_EXERCISE MATERIAL_:

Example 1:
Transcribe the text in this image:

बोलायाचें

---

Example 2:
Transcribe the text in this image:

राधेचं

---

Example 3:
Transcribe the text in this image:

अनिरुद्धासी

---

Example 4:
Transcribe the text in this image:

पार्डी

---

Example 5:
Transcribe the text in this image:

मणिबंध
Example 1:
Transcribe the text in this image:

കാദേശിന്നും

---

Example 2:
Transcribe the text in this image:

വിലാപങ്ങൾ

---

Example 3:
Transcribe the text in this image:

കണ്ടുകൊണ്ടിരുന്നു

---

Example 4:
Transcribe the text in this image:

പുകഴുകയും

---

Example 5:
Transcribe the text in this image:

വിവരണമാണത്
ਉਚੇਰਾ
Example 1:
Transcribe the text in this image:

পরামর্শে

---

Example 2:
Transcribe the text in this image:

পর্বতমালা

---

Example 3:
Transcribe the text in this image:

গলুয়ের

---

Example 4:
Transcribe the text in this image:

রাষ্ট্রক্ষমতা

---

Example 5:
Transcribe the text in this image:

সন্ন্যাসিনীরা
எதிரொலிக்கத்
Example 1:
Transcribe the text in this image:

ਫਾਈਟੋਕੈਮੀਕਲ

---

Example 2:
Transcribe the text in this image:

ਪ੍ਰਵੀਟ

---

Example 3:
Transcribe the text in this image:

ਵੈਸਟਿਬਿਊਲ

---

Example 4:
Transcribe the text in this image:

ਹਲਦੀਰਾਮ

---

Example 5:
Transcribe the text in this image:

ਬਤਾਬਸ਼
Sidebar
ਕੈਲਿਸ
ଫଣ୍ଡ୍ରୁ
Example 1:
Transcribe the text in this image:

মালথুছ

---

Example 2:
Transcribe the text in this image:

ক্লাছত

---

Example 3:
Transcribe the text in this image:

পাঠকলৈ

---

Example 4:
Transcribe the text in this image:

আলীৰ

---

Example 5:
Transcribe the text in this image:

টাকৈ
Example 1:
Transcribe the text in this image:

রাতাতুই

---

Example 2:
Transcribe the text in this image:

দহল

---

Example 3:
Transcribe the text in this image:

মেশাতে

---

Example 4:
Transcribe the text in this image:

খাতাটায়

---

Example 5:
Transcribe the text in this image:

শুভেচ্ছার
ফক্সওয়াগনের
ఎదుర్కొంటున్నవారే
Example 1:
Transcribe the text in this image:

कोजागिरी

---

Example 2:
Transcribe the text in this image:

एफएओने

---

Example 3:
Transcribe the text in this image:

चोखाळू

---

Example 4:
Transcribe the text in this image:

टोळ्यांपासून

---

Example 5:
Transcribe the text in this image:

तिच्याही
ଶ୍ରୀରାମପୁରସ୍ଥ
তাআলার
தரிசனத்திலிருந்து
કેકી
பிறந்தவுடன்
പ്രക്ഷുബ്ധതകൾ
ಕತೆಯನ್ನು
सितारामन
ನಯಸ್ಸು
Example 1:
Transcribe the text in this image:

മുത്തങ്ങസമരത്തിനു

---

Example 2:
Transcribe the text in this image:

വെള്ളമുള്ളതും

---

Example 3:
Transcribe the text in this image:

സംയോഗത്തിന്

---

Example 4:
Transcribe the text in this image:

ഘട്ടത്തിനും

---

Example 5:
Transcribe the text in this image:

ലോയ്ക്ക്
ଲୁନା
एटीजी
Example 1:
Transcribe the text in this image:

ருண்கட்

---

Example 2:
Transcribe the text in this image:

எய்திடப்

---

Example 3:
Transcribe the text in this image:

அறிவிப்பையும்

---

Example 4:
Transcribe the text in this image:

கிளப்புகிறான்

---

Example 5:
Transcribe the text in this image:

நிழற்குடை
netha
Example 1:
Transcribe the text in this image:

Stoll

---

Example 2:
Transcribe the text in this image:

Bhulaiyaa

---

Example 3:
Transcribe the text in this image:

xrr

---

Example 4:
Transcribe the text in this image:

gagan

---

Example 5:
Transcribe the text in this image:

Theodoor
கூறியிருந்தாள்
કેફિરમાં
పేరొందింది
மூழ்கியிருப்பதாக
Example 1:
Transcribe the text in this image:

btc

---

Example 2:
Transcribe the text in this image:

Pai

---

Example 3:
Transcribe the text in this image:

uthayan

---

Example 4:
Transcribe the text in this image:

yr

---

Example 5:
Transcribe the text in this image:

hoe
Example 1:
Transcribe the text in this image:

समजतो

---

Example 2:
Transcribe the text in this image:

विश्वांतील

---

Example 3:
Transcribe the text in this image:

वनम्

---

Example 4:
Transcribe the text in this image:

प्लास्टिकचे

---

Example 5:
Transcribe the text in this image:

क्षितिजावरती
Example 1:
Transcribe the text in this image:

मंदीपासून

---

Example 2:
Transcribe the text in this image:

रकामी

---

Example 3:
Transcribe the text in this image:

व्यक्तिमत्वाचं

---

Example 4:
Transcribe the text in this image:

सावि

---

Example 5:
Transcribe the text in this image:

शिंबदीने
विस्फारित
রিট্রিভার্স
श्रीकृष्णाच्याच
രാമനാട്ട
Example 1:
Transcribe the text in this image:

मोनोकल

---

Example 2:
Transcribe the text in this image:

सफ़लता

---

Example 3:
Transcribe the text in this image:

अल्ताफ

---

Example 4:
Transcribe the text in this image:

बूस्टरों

_WORK INSTRUCTIONS_: Copy every one of the entries above line for line, with no character changed.

_TASK RESPONSE_:
Example 1:
Transcribe the text in this image:

बोलायाचें

---

Example 2:
Transcribe the text in this image:

राधेचं

---

Example 3:
Transcribe the text in this image:

अनिरुद्धासी

---

Example 4:
Transcribe the text in this image:

पार्डी

---

Example 5:
Transcribe the text in this image:

मणिबंध
Example 1:
Transcribe the text in this image:

കാദേശിന്നും

---

Example 2:
Transcribe the text in this image:

വിലാപങ്ങൾ

---

Example 3:
Transcribe the text in this image:

കണ്ടുകൊണ്ടിരുന്നു

---

Example 4:
Transcribe the text in this image:

പുകഴുകയും

---

Example 5:
Transcribe the text in this image:

വിവരണമാണത്
ਉਚੇਰਾ
Example 1:
Transcribe the text in this image:

পরামর্শে

---

Example 2:
Transcribe the text in this image:

পর্বতমালা

---

Example 3:
Transcribe the text in this image:

গলুয়ের

---

Example 4:
Transcribe the text in this image:

রাষ্ট্রক্ষমতা

---

Example 5:
Transcribe the text in this image:

সন্ন্যাসিনীরা
எதிரொலிக்கத்
Example 1:
Transcribe the text in this image:

ਫਾਈਟੋਕੈਮੀਕਲ

---

Example 2:
Transcribe the text in this image:

ਪ੍ਰਵੀਟ

---

Example 3:
Transcribe the text in this image:

ਵੈਸਟਿਬਿਊਲ

---

Example 4:
Transcribe the text in this image:

ਹਲਦੀਰਾਮ

---

Example 5:
Transcribe the text in this image:

ਬਤਾਬਸ਼
Sidebar
ਕੈਲਿਸ
ଫଣ୍ଡ୍ରୁ
Example 1:
Transcribe the text in this image:

মালথুছ

---

Example 2:
Transcribe the text in this image:

ক্লাছত

---

Example 3:
Transcribe the text in this image:

পাঠকলৈ

---

Example 4:
Transcribe the text in this image:

আলীৰ

---

Example 5:
Transcribe the text in this image:

টাকৈ
Example 1:
Transcribe the text in this image:

রাতাতুই

---

Example 2:
Transcribe the text in this image:

দহল

---

Example 3:
Transcribe the text in this image:

মেশাতে

---

Example 4:
Transcribe the text in this image:

খাতাটায়

---

Example 5:
Transcribe the text in this image:

শুভেচ্ছার
ফক্সওয়াগনের
ఎదుర్కొంటున్నవారే
Example 1:
Transcribe the text in this image:

कोजागिरी

---

Example 2:
Transcribe the text in this image:

एफएओने

---

Example 3:
Transcribe the text in this image:

चोखाळू

---

Example 4:
Transcribe the text in this image:

टोळ्यांपासून

---

Example 5:
Transcribe the text in this image:

तिच्याही
ଶ୍ରୀରାମପୁରସ୍ଥ
তাআলার
தரிசனத்திலிருந்து
કેકી
பிறந்தவுடன்
പ്രക്ഷുബ്ധതകൾ
ಕತೆಯನ್ನು
सितारामन
ನಯಸ್ಸು
Example 1:
Transcribe the text in this image:

മുത്തങ്ങസമരത്തിനു

---

Example 2:
Transcribe the text in this image:

വെള്ളമുള്ളതും

---

Example 3:
Transcribe the text in this image:

സംയോഗത്തിന്

---

Example 4:
Transcribe the text in this image:

ഘട്ടത്തിനും

---

Example 5:
Transcribe the text in this image:

ലോയ്ക്ക്
ଲୁନା
एटीजी
Example 1:
Transcribe the text in this image:

ருண்கட்

---

Example 2:
Transcribe the text in this image:

எய்திடப்

---

Example 3:
Transcribe the text in this image:

அறிவிப்பையும்

---

Example 4:
Transcribe the text in this image:

கிளப்புகிறான்

---

Example 5:
Transcribe the text in this image:

நிழற்குடை
netha
Example 1:
Transcribe the text in this image:

Stoll

---

Example 2:
Transcribe the text in this image:

Bhulaiyaa

---

Example 3:
Transcribe the text in this image:

xrr

---

Example 4:
Transcribe the text in this image:

gagan

---

Example 5:
Transcribe the text in this image:

Theodoor
கூறியிருந்தாள்
કેફિરમાં
పేరొందింది
மூழ்கியிருப்பதாக
Example 1:
Transcribe the text in this image:

btc

---

Example 2:
Transcribe the text in this image:

Pai

---

Example 3:
Transcribe the text in this image:

uthayan

---

Example 4:
Transcribe the text in this image:

yr

---

Example 5:
Transcribe the text in this image:

hoe
Example 1:
Transcribe the text in this image:

समजतो

---

Example 2:
Transcribe the text in this image:

विश्वांतील

---

Example 3:
Transcribe the text in this image:

वनम्

---

Example 4:
Transcribe the text in this image:

प्लास्टिकचे

---

Example 5:
Transcribe the text in this image:

क्षितिजावरती
Example 1:
Transcribe the text in this image:

मंदीपासून

---

Example 2:
Transcribe the text in this image:

रकामी

---

Example 3:
Transcribe the text in this image:

व्यक्तिमत्वाचं

---

Example 4:
Transcribe the text in this image:

सावि

---

Example 5:
Transcribe the text in this image:

शिंबदीने
विस्फारित
রিট্রিভার্স
श्रीकृष्णाच्याच
രാമനാട്ട
Example 1:
Transcribe the text in this image:

मोनोकल

---

Example 2:
Transcribe the text in this image:

सफ़लता

---

Example 3:
Transcribe the text in this image:

अल्ताफ

---

Example 4:
Transcribe the text in this image:

बूस्टरों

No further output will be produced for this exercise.